======== TRECHO SELECIONADO ========

Dependência das experiências

A vida vitoriosa é uma existência sobrenatural; é um milagre vivo, uma aventura emocionante, porquanto é operação e actuação de Deus. Nossas primeiras experiências, na vida vitoriosa, geralmente são tão diferentes de qualquer coisa que conhecíamos antes, tão extraordinárias, como demonstrações sobrenaturais da graça e do poder de Deus, que imediatamente ficamos sujeitos a grave perigo. Esse perigo consiste de supormos equivocadamente que teremos, continuamente, de receber evidências emocionantes, inesperadas e sobrenaturais do poder de Deus. E então, se esses fenómenos sobrenaturais não ocorrerem, seremos tentados a pensar que algo está errado.

Ora, nosso Deus quer que confiemos, não nas experiências sobrenaturais, mas sim nEle mesmo. Compete a Ele decidir quando o invulgar deve suceder nas nossas vidas, e quando as nossas vidas devem correr suavemente, tropeçando apenas em coisas corriqueiras, pelo menos até onde diz respeito às coisas que nos atingem a vista e os sentidos.

Libertemo-nos também, do perigo de supormos inconscientemente que sempre sabemos qual é a vontade de Deus, de modo infalível. A orientação do Senhor pode ser tão bendita e tão inequívoca que, ao testificarmos aos outros sobre ela, diremos como "Deus disse isto ou aquilo para mim", ou como "Deu; levou-me a fazer isto ou aquilo". E então, se não estivermos vigilantes, empregaremos inadvertidamente essas expressões, que se tornarão habituais. Não é muito melhor que, ao invés de dizer: "Deus me disse para fazer isto ou aquilo", que o crente diga: "Creio que Deus quer eu faça isto"? Precisamos reconhecer que podemos estar equivocados. Ainda que tenhamos a plena certeza, em nossos corações e mentes, acerca da orientação de Deus, não fica bem reivindicarmos infalibilidade para nós mesmos, sem qualquer qualificação, em nossas conversas com outras pessoas.

========

O QUE FAZER » Reproduza na íntegra o texto acima sobre a dependência das experiências, sem alterar nenhuma palavra.

======== LINHAS FORNECIDAS ========

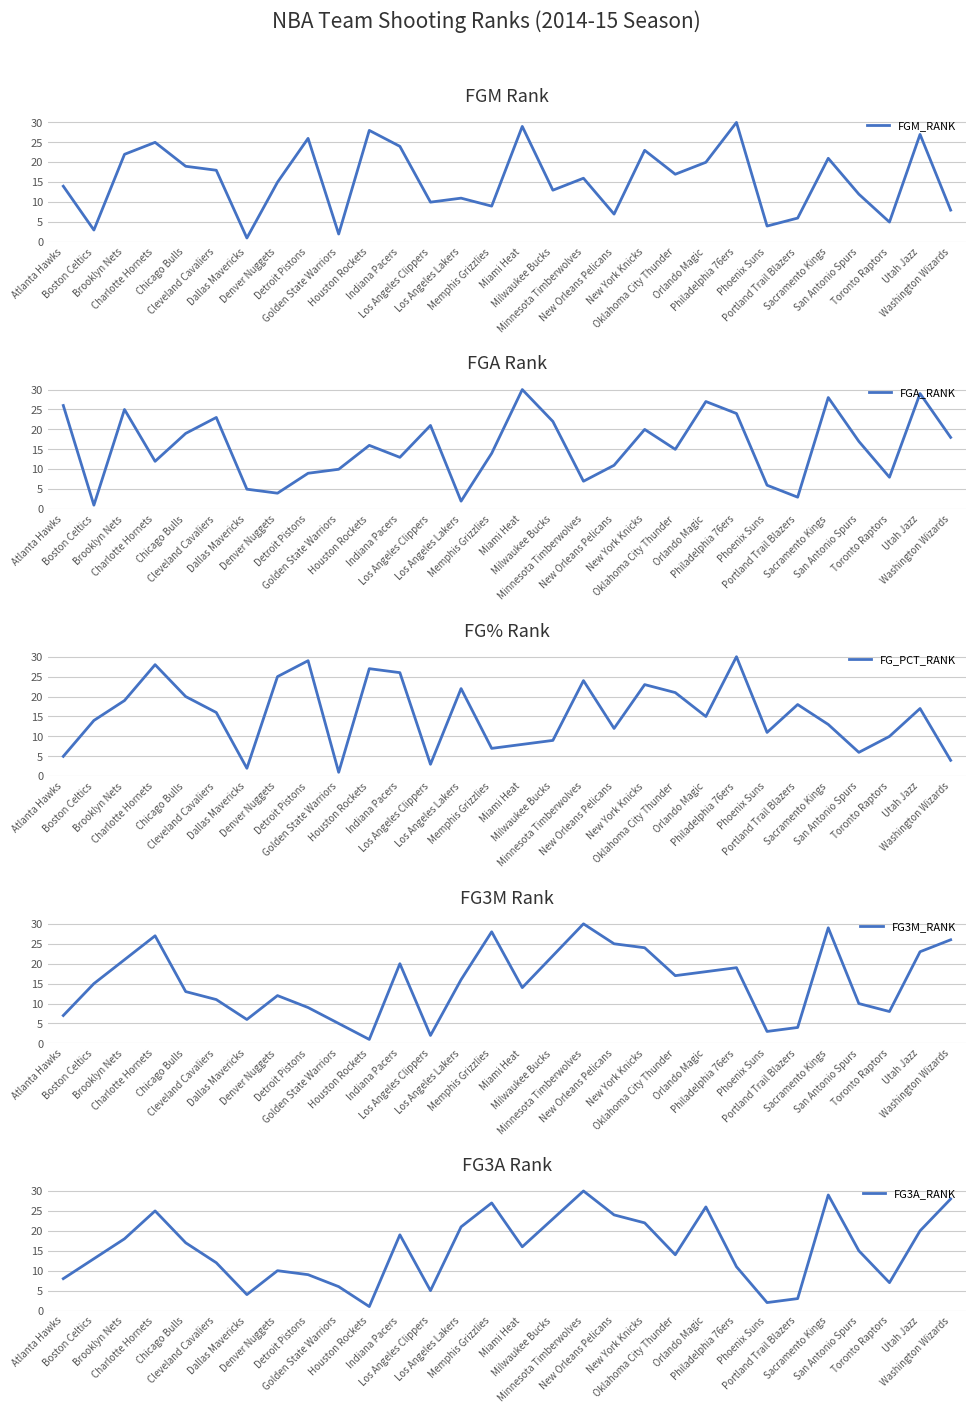

What is the value of the FGA_RANK point at the 15th from the left?

14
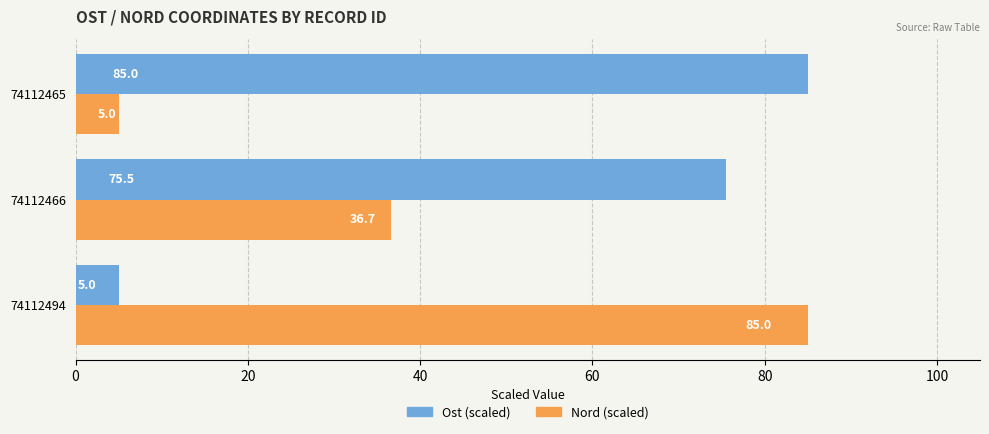

Between 74112466 and 74112465, which series saw the biggest shift?

Nord (scaled)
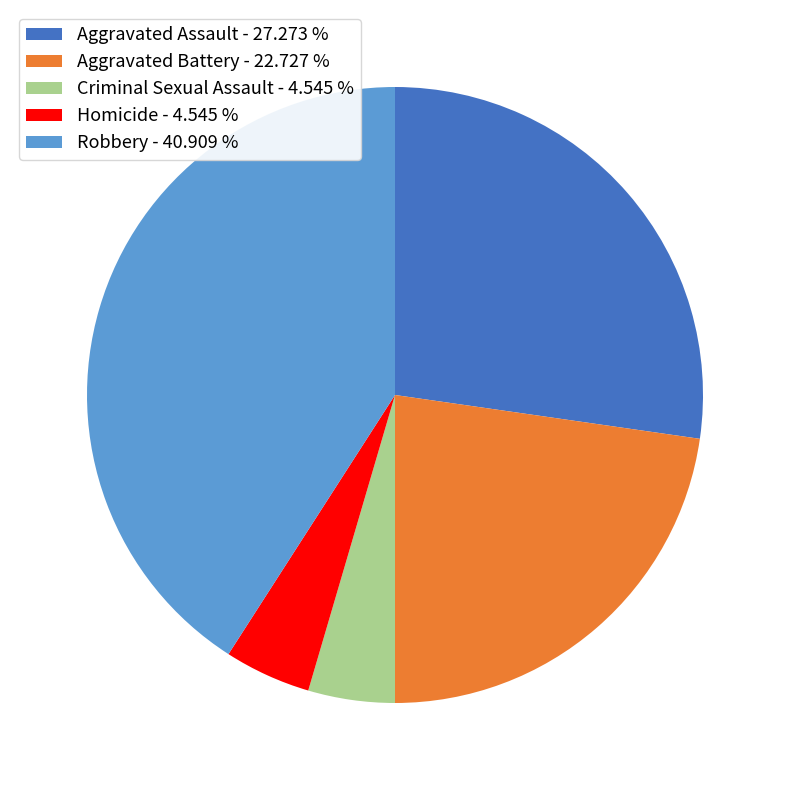

Does Aggravated Assault - 27.273 % account for over 50% of the chart?

No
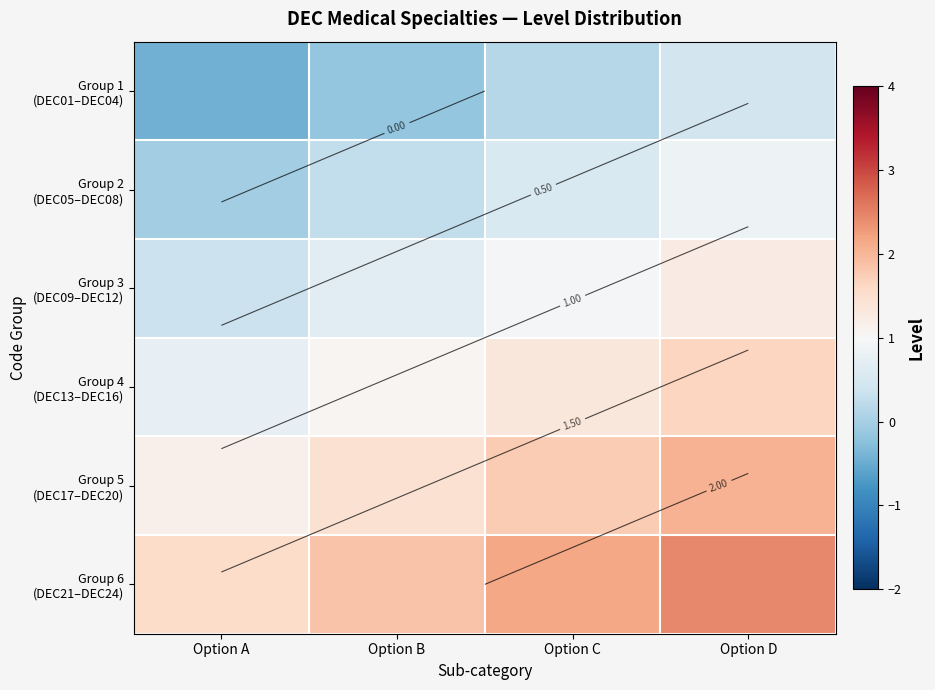

What is the total value across all series at Option C?

6.9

========

RESOLUÇÃO DO EXERCÍCIO »
Dependência das experiências

A vida vitoriosa é uma existência sobrenatural; é um milagre vivo, uma aventura emocionante, porquanto é operação e actuação de Deus. Nossas primeiras experiências, na vida vitoriosa, geralmente são tão diferentes de qualquer coisa que conhecíamos antes, tão extraordinárias, como demonstrações sobrenaturais da graça e do poder de Deus, que imediatamente ficamos sujeitos a grave perigo. Esse perigo consiste de supormos equivocadamente que teremos, continuamente, de receber evidências emocionantes, inesperadas e sobrenaturais do poder de Deus. E então, se esses fenómenos sobrenaturais não ocorrerem, seremos tentados a pensar que algo está errado.

Ora, nosso Deus quer que confiemos, não nas experiências sobrenaturais, mas sim nEle mesmo. Compete a Ele decidir quando o invulgar deve suceder nas nossas vidas, e quando as nossas vidas devem correr suavemente, tropeçando apenas em coisas corriqueiras, pelo menos até onde diz respeito às coisas que nos atingem a vista e os sentidos.

Libertemo-nos também, do perigo de supormos inconscientemente que sempre sabemos qual é a vontade de Deus, de modo infalível. A orientação do Senhor pode ser tão bendita e tão inequívoca que, ao testificarmos aos outros sobre ela, diremos como "Deus disse isto ou aquilo para mim", ou como "Deu; levou-me a fazer isto ou aquilo". E então, se não estivermos vigilantes, empregaremos inadvertidamente essas expressões, que se tornarão habituais. Não é muito melhor que, ao invés de dizer: "Deus me disse para fazer isto ou aquilo", que o crente diga: "Creio que Deus quer eu faça isto"? Precisamos reconhecer que podemos estar equivocados. Ainda que tenhamos a plena certeza, em nossos corações e mentes, acerca da orientação de Deus, não fica bem reivindicarmos infalibilidade para nós mesmos, sem qualquer qualificação, em nossas conversas com outras pessoas.